For the last year I’ve been using mismatched folding chairs for my home-office conference table. I decided to step up my game. But when I entered the chair market I was shocked by how expensive things are. And if you want any sort of customization ie. color, forget it.
$200 will get you a generic uncomfortable chair that a big man, like myself, sits upon and feels like it’s already breaking. I needed four chairs that would make my room happy, tie in with the colors of my logo, and hold up under some serious weight.
This is what I did.
Finding chairs that work well enough
First I shopped around on craigslist with no luck. Then I visited the nearby Pottery Barn Outlet store. I found some low-back and sturdy kitchen table chairs for $90 a piece. But they were the wrong color–still more than I was hoping to spend, but not so expensive that I felt guilty painting them.
Here is my process:
- Matching and purchasing paint:
- I lightly sanded all surfaces of the chair
- Wiped it down with a damp rag.
- Setup the sprayer.
This type of paint sprayer requires an air compressor. A paint brush works too.

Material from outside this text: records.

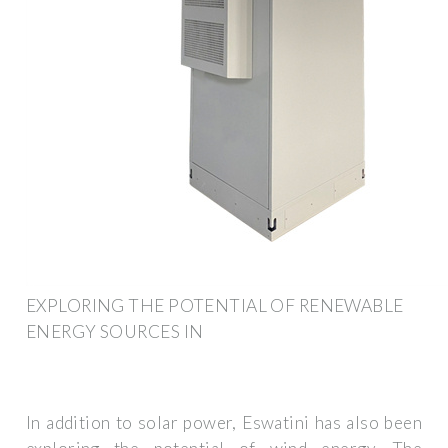
EXPLORING THE POTENTIAL OF RENEWABLE
ENERGY SOURCES IN
In addition to solar power, Eswatini has also been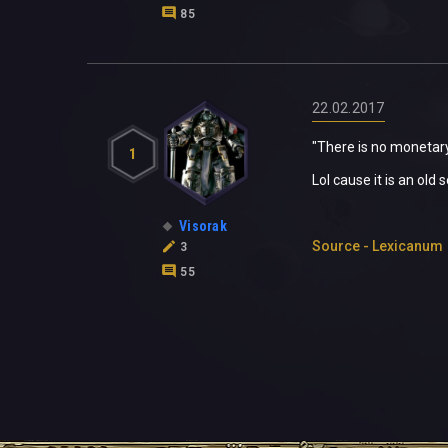
85
22.02.2017
"There is no monetary
1
Lol cause it is an old
Visorak
Source - Lexicanum
3
55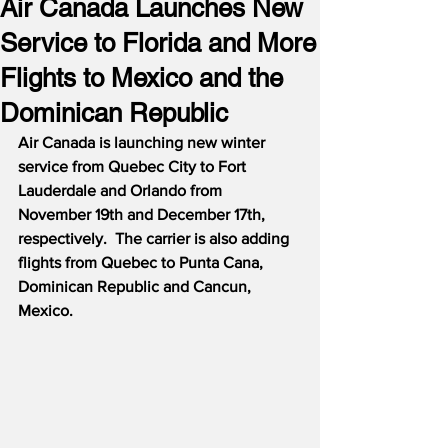
Air Canada Launches New
Service to Florida and More
Flights to Mexico and the
Dominican Republic
Air Canada is launching new winter 
service from Quebec City to Fort 
Lauderdale and Orlando from 
November 19th and December 17th, 
respectively.  The carrier is also adding 
flights from Quebec to Punta Cana, 
Dominican Republic and Cancun, 
Mexico.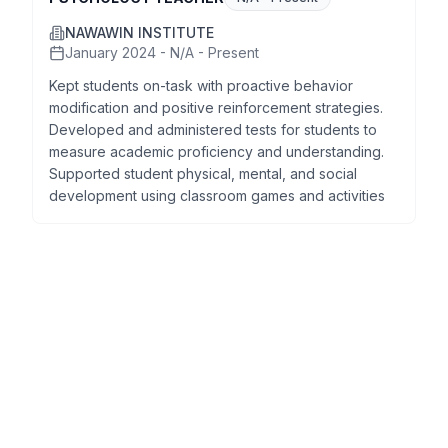
NAWAWIN INSTITUTE
January 2024 - N/A - Present
Kept students on-task with proactive behavior
modification and positive reinforcement strategies.
Developed and administered tests for students to
measure academic proficiency and understanding.
Supported student physical, mental, and social
development using classroom games and activities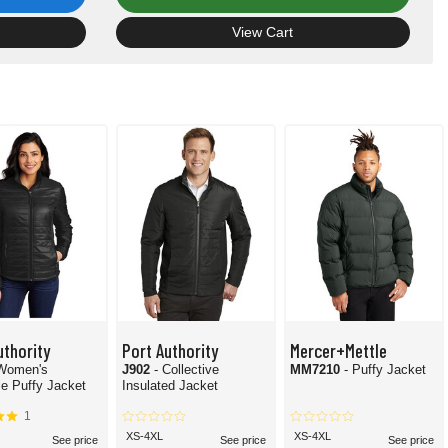
View Cart
uthority
Port Authority
Mercer+Mettle
 Women's
J902
- Collective
MM7210
- Puffy Jacket
e Puffy Jacket
Insulated Jacket
1
XS-4XL
XS-4XL
See price
See price
See price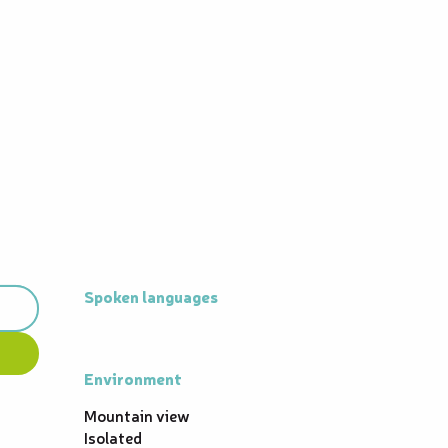
Spoken languages
Spoken languages
Environment
Environment
Mountain view
Isolated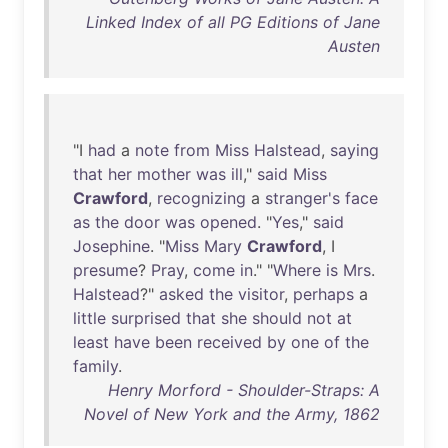
Linked Index of all PG Editions of Jane
Austen
"I
had
a
note
from
Miss
Halstead
,
saying
that
her
mother
was
ill
,"
said
Miss
Crawford
,
recognizing
a
stranger's
face
as
the
door
was
opened
. "
Yes
,"
said
Josephine
. "
Miss
Mary
Crawford
, I
presume
?
Pray
,
come
in
." "
Where
is
Mrs
.
Halstead
?"
asked
the
visitor
,
perhaps
a
little
surprised
that
she
should
not
at
least
have
been
received
by
one
of
the
family
.
Henry Morford - Shoulder-Straps: A
Novel of New York and the Army, 1862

- Started with the least visible surface (a secret to DIY)
- Finished painting all the chairs.
- Immediately rinsed tools in water.
- Let them dry over night and did a second coat the following day on high traffic areas
- Done. Happy office!
Items I used:
- Drop cloth
- Sand paper (180 plus grit)
- Paint: Latex, Semi gloss with primer added (Adding primer is particularly important when painting over an existing color.)
- Spray gun, or paint brush.
- Bucket of water
When Polly saw me out there sanding like mad it inspired her to join in. She pulled out an old funky chest-of-drawers and began her own beautifying project.

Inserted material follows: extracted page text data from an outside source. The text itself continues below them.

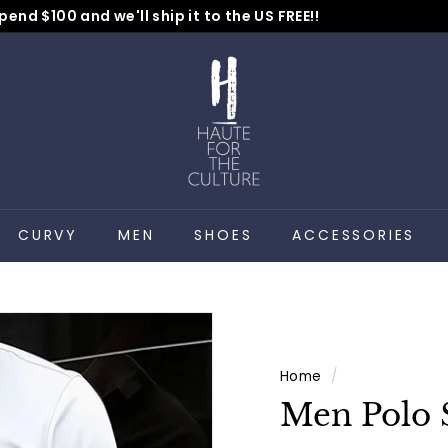
pend $100 and we'll ship it to the US FREE!!
No Code Needed
Pause
H
slideshow
a
u
t
e
f
o
CURVY
MEN
SHOES
ACCESSORIES
r
t
h
e
C
Home
/
u
Men Polo 
l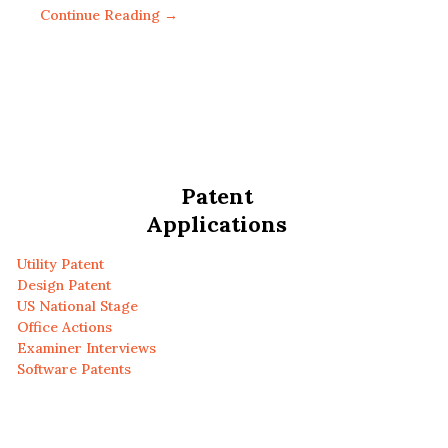
Continue Reading →
Patent
Applications
Utility Patent
Design Patent
US National Stage
Office Actions
Examiner Interviews
Software Patents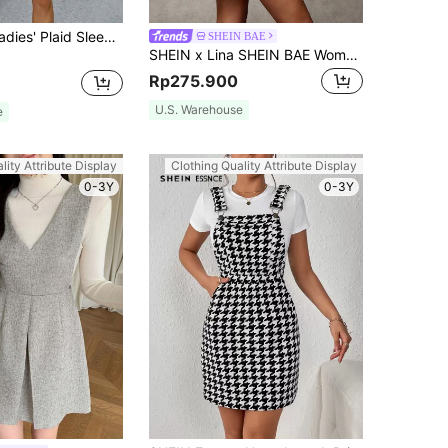
SHEIN Clasi Ladies' Plaid Sleeveless Dress
SHEIN BAE
SHEIN x Lina SHEIN BAE Women's Elegant Brown Plaid Autumn Dress,Comfortable Woolen Crew Neck Sleeveless Front Button Short Casual Dress,Suitable For Office,Formal Wear
Rp275.900
U.S. Warehouse
e
lity Attribute Display
Clothing Quality Attribute Display
0-3Y
0-3Y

These kinds of projects make me feel more connected to my home.
If you’re new to these kinds of projects, painting furniture is a great place to start. And if you’re worried about making mistakes fear not–it’s just paint! Besides, it’s the imperfections of our handy work that gives us a deeper sense of ownership—part of me is now part of this “thing” and we have a shared memory.
Participating in the design of your own living space is a powerful way to make it come alive. Christopher Alexander’s talks in depth about this in his book “A Pattern Language,” which I highly recommend.
I hope you take the plunge into your own house projects this year. Happy DIYing!